EXERCISE AIM | Print every line of the listing below unchanged, keeping the same line breaks, spelling, and punctuation.

INPUT |

++++++++++

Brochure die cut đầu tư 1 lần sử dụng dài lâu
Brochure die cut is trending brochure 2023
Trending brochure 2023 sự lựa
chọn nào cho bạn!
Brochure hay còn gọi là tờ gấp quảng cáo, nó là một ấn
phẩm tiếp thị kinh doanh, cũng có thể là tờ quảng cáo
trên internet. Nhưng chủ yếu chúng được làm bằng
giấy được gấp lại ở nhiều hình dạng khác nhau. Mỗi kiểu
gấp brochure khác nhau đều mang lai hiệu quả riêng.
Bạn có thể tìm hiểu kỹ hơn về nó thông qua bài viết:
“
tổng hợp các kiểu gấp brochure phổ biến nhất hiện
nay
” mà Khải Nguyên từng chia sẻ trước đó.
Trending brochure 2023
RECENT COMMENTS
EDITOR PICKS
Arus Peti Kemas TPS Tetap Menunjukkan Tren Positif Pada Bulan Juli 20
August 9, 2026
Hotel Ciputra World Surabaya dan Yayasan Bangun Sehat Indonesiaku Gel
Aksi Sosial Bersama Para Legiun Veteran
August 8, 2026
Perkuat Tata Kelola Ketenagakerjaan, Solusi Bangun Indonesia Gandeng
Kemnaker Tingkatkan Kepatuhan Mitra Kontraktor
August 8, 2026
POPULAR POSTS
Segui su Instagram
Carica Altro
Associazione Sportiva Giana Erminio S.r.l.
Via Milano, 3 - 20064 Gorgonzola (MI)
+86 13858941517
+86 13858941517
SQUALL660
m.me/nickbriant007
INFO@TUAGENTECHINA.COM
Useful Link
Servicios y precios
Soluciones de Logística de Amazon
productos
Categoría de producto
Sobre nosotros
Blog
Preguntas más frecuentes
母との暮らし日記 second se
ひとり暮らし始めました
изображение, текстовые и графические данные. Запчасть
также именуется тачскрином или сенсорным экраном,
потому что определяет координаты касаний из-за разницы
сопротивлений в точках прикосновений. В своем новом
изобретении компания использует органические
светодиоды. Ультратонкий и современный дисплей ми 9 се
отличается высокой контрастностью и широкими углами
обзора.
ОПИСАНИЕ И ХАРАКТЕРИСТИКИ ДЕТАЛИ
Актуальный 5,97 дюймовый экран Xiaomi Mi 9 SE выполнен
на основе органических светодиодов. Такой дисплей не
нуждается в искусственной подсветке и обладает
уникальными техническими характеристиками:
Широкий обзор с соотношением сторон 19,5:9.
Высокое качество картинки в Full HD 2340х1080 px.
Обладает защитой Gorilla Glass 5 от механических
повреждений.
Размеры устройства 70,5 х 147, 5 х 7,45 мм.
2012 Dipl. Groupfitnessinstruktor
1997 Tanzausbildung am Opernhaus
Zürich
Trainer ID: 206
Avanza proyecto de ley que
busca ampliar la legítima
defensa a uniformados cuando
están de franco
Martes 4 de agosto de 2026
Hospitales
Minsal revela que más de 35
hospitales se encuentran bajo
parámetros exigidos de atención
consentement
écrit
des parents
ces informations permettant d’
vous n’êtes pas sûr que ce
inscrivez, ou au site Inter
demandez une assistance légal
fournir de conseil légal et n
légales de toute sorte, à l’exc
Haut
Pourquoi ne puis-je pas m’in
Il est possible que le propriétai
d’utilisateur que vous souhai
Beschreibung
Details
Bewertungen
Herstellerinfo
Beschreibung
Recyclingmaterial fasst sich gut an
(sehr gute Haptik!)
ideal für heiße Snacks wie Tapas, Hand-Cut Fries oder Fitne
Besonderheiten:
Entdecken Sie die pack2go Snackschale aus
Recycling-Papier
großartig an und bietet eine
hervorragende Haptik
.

++++++++++

REPLY |
Brochure die cut đầu tư 1 lần sử dụng dài lâu
Brochure die cut is trending brochure 2023
Trending brochure 2023 sự lựa
chọn nào cho bạn!
Brochure hay còn gọi là tờ gấp quảng cáo, nó là một ấn
phẩm tiếp thị kinh doanh, cũng có thể là tờ quảng cáo
trên internet. Nhưng chủ yếu chúng được làm bằng
giấy được gấp lại ở nhiều hình dạng khác nhau. Mỗi kiểu
gấp brochure khác nhau đều mang lai hiệu quả riêng.
Bạn có thể tìm hiểu kỹ hơn về nó thông qua bài viết:
“
tổng hợp các kiểu gấp brochure phổ biến nhất hiện
nay
” mà Khải Nguyên từng chia sẻ trước đó.
Trending brochure 2023
RECENT COMMENTS
EDITOR PICKS
Arus Peti Kemas TPS Tetap Menunjukkan Tren Positif Pada Bulan Juli 20
August 9, 2026
Hotel Ciputra World Surabaya dan Yayasan Bangun Sehat Indonesiaku Gel
Aksi Sosial Bersama Para Legiun Veteran
August 8, 2026
Perkuat Tata Kelola Ketenagakerjaan, Solusi Bangun Indonesia Gandeng
Kemnaker Tingkatkan Kepatuhan Mitra Kontraktor
August 8, 2026
POPULAR POSTS
Segui su Instagram
Carica Altro
Associazione Sportiva Giana Erminio S.r.l.
Via Milano, 3 - 20064 Gorgonzola (MI)
+86 13858941517
+86 13858941517
SQUALL660
m.me/nickbriant007
INFO@TUAGENTECHINA.COM
Useful Link
Servicios y precios
Soluciones de Logística de Amazon
productos
Categoría de producto
Sobre nosotros
Blog
Preguntas más frecuentes
母との暮らし日記 second se
ひとり暮らし始めました
изображение, текстовые и графические данные. Запчасть
также именуется тачскрином или сенсорным экраном,
потому что определяет координаты касаний из-за разницы
сопротивлений в точках прикосновений. В своем новом
изобретении компания использует органические
светодиоды. Ультратонкий и современный дисплей ми 9 се
отличается высокой контрастностью и широкими углами
обзора.
ОПИСАНИЕ И ХАРАКТЕРИСТИКИ ДЕТАЛИ
Актуальный 5,97 дюймовый экран Xiaomi Mi 9 SE выполнен
на основе органических светодиодов. Такой дисплей не
нуждается в искусственной подсветке и обладает
уникальными техническими характеристиками:
Широкий обзор с соотношением сторон 19,5:9.
Высокое качество картинки в Full HD 2340х1080 px.
Обладает защитой Gorilla Glass 5 от механических
повреждений.
Размеры устройства 70,5 х 147, 5 х 7,45 мм.
2012 Dipl. Groupfitnessinstruktor
1997 Tanzausbildung am Opernhaus
Zürich
Trainer ID: 206
Avanza proyecto de ley que
busca ampliar la legítima
defensa a uniformados cuando
están de franco
Martes 4 de agosto de 2026
Hospitales
Minsal revela que más de 35
hospitales se encuentran bajo
parámetros exigidos de atención
consentement
écrit
des parents
ces informations permettant d’
vous n’êtes pas sûr que ce
inscrivez, ou au site Inter
demandez une assistance légal
fournir de conseil légal et n
légales de toute sorte, à l’exc
Haut
Pourquoi ne puis-je pas m’in
Il est possible que le propriétai
d’utilisateur que vous souhai
Beschreibung
Details
Bewertungen
Herstellerinfo
Beschreibung
Recyclingmaterial fasst sich gut an
(sehr gute Haptik!)
ideal für heiße Snacks wie Tapas, Hand-Cut Fries oder Fitne
Besonderheiten:
Entdecken Sie die pack2go Snackschale aus
Recycling-Papier
großartig an und bietet eine
hervorragende Haptik
.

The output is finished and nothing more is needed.